→ **EXERCISE BRIEF**: Among the entries, find each line that includes the string "Roma" and list it.

→ **TASK INPUTS**:
▬▬▬

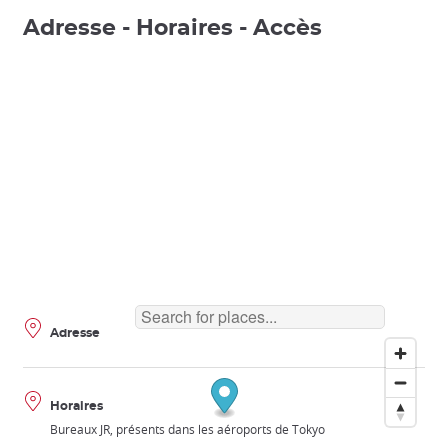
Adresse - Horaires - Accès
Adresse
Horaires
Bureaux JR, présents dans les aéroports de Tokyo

▬▬▬

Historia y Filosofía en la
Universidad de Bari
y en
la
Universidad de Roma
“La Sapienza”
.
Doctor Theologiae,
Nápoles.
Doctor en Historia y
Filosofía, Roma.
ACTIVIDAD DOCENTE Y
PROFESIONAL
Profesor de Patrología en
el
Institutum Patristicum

▬▬▬

→ **EXERCISE OUTPUT**:
Universidad de Roma
Filosofía, Roma.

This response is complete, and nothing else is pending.